Vocabulary: {'brown': 0, 'dog': 1, 'enemy': 2, 'fox': 3, 'gunboats': 4, 'jeopardize': 5, 'jump': 6, 'jumps': 7, 'lazy': 8, 'movement': 9, 'never': 10, 'of': 11, 'quick': 12, 'quickly': 13, 'six': 14}

Vectors:
Document 1: [1, 1, 0, 1, 0, 0, 0, 1, 1, 0, 0, 0, 1, 0, 0]
Document 2: [0, 1, 0, 0, 0, 0, 1, 0, 1, 0, 1, 0, 0, 1, 0]
Document 3: [0, 0, 1, 0, 1, 1, 0, 0, 0, 1, 0, 1, 1, 0, 1]


## Notes:

why does bag of word return the frequency of the word in the final vector?

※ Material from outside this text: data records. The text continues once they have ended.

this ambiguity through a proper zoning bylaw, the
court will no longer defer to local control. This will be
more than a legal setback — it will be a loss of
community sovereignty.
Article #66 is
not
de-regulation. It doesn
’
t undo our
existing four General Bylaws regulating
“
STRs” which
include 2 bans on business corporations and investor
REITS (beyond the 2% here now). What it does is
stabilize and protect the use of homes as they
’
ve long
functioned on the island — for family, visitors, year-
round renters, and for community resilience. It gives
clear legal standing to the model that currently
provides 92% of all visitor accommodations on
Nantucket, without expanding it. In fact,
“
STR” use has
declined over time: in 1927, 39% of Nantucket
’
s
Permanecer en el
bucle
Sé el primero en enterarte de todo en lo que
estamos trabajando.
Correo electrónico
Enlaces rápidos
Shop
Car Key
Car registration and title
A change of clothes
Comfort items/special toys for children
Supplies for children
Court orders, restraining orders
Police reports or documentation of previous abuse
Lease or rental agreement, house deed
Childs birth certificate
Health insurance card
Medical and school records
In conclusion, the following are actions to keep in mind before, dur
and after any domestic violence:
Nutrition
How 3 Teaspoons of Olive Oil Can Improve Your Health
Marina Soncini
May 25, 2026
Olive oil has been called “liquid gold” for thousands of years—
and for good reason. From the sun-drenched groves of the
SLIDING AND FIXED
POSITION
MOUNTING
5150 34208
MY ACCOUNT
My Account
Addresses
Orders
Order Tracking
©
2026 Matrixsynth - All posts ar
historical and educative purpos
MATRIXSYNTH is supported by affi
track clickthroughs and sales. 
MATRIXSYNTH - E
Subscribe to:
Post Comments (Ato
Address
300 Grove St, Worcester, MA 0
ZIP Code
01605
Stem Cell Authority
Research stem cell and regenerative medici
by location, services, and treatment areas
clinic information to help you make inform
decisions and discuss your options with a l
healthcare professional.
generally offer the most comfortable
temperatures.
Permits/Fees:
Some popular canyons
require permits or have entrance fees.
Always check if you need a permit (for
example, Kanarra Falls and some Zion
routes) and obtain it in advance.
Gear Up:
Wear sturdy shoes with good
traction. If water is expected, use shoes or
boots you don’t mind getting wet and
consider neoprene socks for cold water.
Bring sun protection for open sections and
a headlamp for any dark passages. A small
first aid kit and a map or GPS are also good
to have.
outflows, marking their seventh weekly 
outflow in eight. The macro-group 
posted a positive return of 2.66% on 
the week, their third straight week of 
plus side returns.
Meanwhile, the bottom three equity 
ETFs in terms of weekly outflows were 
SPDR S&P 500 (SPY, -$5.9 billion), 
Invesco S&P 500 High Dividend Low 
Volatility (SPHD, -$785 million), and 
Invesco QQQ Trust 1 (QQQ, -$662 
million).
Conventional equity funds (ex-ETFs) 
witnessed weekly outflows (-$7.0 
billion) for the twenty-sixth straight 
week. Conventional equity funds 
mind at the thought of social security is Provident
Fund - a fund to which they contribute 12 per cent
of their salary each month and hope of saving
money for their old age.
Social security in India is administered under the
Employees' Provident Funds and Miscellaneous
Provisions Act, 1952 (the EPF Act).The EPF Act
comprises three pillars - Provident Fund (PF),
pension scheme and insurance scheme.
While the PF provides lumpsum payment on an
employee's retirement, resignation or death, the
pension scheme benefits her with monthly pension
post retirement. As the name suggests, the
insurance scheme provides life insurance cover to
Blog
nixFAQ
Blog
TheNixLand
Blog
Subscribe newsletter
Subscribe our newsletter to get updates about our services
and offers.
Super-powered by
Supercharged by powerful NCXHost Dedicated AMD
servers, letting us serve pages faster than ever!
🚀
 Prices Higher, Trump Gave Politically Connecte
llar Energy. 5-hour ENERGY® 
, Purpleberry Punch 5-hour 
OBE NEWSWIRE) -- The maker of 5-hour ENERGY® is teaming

The Bag of Words (BoW) model represents text data in a way that's easy for machine learning algorithms to work with. Here's why it specifically uses word frequency in the final vector:

### 1. Capturing the Importance of Words
- Frequency reflects how important a word is in a given text. Words that appear more frequently in a document are likely more relevant to the content of that document.
- For example, in a document about "sports," words like "game," "team," and "player" may appear more often. By counting their frequency, the model captures these as important features.
### 2. Simplicity and Interpretability
BoW is a simple and interpretable approach:
- Each dimension in the vector corresponds to a specific word from the vocabulary.
- The value in each dimension is the number of times that word appears in the document.
Example: For a vocabulary of ['apple', 'banana', 'orange']:
Document: "apple banana apple"
Vector: [2, 1, 0] (2 occurrences of "apple", 1 of "banana", and 0 of "orange").
- This representation makes it straightforward to use as input for algorithms.
### 3. Preserving Contextual Weight in the Document
- High frequency words have a stronger impact.
- Algorithms (like Naive Bayes or logistic regression) can leverage word counts to predict relationships between certain words and specific outcomes, such as classifying documents by topic or sentiment.
### 4. Compatibility with Machine Learning
- Machine learning models often work with numerical data. By converting text into vectors of word frequencies:
- The algorithms can treat text data just like any other numeric feature.
- Word frequency provides an initial way to quantify text in a meaningful manner.
### 5. Why Frequency and Not Just Presence?
Using frequency (instead of just 1 or 0 to indicate presence/absence) allows the model to:
- Weigh more frequent words higher.
- Differentiate between documents with similar words but varying amounts of repetition.
- Presence-only (binary) vectors lose information about the importance conveyed by repetition:
E.g., "I love cats" vs. "I love cats cats cats" would both result in [1, 1] using binary, but [1, 3] in frequency-based BoW.

### Potential Extensions of BoW:
TF-IDF: Extends BoW by normalizing word frequency based on how commonly the word appears across all documents. This reduces the importance of very common words (like "the," "and").
In summary, BoW uses word frequency because it captures the importance of words in a document and provides a simple numeric representation of text that is effective for many basic machine learning models.